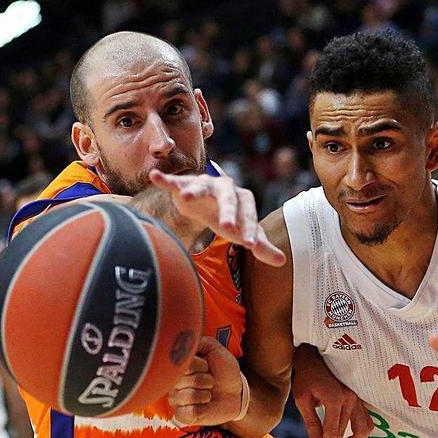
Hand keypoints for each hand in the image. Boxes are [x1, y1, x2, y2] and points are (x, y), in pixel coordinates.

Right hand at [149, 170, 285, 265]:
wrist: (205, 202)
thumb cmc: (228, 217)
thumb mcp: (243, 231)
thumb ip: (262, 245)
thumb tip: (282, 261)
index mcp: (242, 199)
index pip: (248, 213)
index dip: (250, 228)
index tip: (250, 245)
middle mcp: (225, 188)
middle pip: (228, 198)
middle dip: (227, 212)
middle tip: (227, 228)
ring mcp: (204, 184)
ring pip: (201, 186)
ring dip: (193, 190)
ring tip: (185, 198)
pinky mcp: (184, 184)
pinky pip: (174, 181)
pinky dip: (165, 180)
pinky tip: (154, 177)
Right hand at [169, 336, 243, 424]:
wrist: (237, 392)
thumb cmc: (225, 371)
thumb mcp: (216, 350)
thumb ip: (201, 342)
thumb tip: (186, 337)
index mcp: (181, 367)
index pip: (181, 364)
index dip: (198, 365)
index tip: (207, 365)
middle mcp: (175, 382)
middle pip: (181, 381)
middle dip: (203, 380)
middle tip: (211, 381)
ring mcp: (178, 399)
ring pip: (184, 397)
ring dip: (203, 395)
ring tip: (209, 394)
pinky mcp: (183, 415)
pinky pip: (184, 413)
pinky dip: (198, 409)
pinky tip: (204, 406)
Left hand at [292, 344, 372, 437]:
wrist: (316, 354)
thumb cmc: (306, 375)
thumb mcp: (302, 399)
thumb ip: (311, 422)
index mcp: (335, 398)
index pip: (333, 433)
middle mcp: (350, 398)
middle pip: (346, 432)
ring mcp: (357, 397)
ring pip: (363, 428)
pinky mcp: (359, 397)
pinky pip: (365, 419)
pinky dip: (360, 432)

--

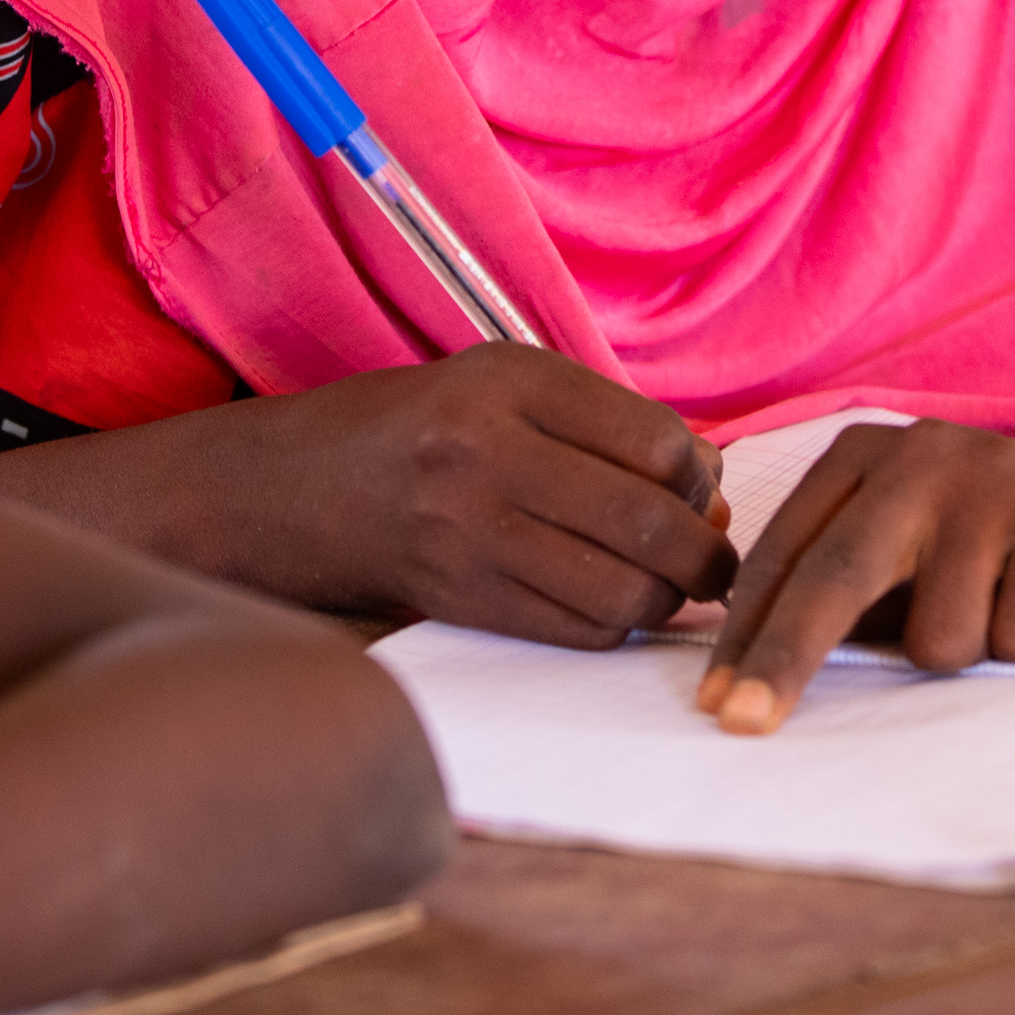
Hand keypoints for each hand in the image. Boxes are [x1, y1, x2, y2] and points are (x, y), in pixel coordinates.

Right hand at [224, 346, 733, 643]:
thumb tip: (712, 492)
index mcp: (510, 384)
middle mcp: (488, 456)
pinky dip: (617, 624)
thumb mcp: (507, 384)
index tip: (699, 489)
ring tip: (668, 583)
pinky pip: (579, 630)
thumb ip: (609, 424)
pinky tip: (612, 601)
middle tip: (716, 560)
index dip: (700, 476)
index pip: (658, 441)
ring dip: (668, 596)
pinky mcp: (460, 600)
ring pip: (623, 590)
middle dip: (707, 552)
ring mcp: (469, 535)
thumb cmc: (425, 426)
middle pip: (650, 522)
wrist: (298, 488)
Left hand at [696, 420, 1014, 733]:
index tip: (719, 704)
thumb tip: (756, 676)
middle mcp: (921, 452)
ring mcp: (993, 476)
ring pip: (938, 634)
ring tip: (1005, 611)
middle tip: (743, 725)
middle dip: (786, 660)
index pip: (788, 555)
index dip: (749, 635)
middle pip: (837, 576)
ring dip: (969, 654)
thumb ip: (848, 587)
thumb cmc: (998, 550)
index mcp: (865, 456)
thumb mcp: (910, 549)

■ What the task requires
Out of the records above, pick each line that contains the string "hand".

■ Your solution
Hand keypoints for each hand in the image. Boxes are [x1, y1, x2, y2] and points are (x, y), in pixel coordinates.
Right hand at [149, 170, 285, 265]:
Right hand at [169, 336, 243, 424]:
Left hand at [292, 344, 372, 437]:
Hand keypoints for each hand in the image. Boxes are [x1, y1, x2, y2] and points are (x, y), in pixel coordinates.
Right hand at [224, 346, 733, 643]:
Left hand at [696, 420, 1014, 733]:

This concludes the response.